In the north and in the northwest of São Paulo, where there fragments of savanna that account for only 1% of São Paulo’s native vegetation, deforestation still flourishes. In these regions, different from what occurs in the savannas of central Brazil, agricultural expansion is dictated by the cultivation of sugarcane, not of soybeans. Advances in the ecological question, like the small growth in the area of the Atlantic Rain Forest in São Paulo, arise from the coming into force of a stricter conservationist legislation and the adoption of concrete measures for reducing aggressions against nature.

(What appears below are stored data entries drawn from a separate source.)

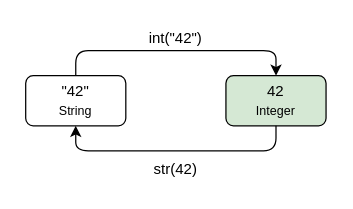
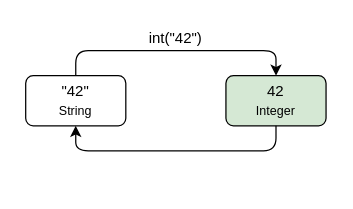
  <mxCell id="0" />
  <mxCell id="1" parent="0" />
  <mxCell id="2" value="&lt;div&gt;&quot;42&quot;&lt;/div&gt;&lt;div&gt;&lt;font style=&quot;font-size: 10px&quot;&gt;String&lt;/font&gt;&lt;/div&gt;" style="rounded=1;whiteSpace=wrap;html=1;" vertex="1" parent="1"><mxGeometry x="20" y="60" width="80" height="40" as="geometry" /></mxCell>
  <mxCell id="3" value="" style="edgeStyle=elbowEdgeStyle;elbow=vertical;endArrow=classic;html=1;exitX=0.5;exitY=0;exitDx=0;exitDy=0;" edge="1" parent="1" source="2" target="4"><mxGeometry width="50" height="50" relative="1" as="geometry"><mxPoint x="300" y="310" as="sourcePoint" /><mxPoint x="460" y="290" as="targetPoint" /><Array as="points"><mxPoint x="130" y="40" /></Array></mxGeometry></mxCell>
  <mxCell id="4" value="&lt;div&gt;42&lt;/div&gt;&lt;div&gt;&lt;font style=&quot;font-size: 10px&quot;&gt;Integer&lt;/font&gt;&lt;/div&gt;" style="rounded=1;whiteSpace=wrap;html=1;fillColor=#d5e8d4;" vertex="1" parent="1"><mxGeometry x="180" y="60" width="80" height="40" as="geometry" /></mxCell>
  <mxCell id="5" value="int(&quot;42&quot;)" style="text;html=1;strokeColor=none;fillColor=none;align=center;verticalAlign=middle;whiteSpace=wrap;rounded=0;" vertex="1" parent="1"><mxGeometry x="120" y="20" width="40" height="20" as="geometry" /></mxCell>
  <mxCell id="6" value="" style="edgeStyle=elbowEdgeStyle;elbow=vertical;endArrow=classic;html=1;exitX=0.5;exitY=1;exitDx=0;exitDy=0;entryX=0.5;entryY=1;entryDx=0;entryDy=0;" edge="1" parent="1" source="4" target="2"><mxGeometry width="50" height="50" relative="1" as="geometry"><mxPoint x="340" y="260" as="sourcePoint" /><mxPoint x="390" y="210" as="targetPoint" /><Array as="points"><mxPoint x="140" y="120" /></Array></mxGeometry></mxCell>
- <mxCell id="7" value="str(42)" style="text;html=1;strokeColor=none;fillColor=none;align=center;verticalAlign=middle;whiteSpace=wrap;rounded=0;" vertex="1" parent="1"><mxGeometry x="120" y="125" width="40" height="20" as="geometry" /></mxCell>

And, the researchers believe, above all from the awareness acquired by the population of the need to preserve the environment. From here onwards, one of the points to be emphasized more by Biota is the question of environmental education. How can one transform and disseminate the technical knowledge generated by the program’s scientists into information intelligible for masters and teachers, who have the function of passing on these concepts to the new generations of citizens? By encouraging specific ventures of environmental education within Biota. “Today, we have three projects with this profile”, claims Rodrigues, the program’s new helmsman.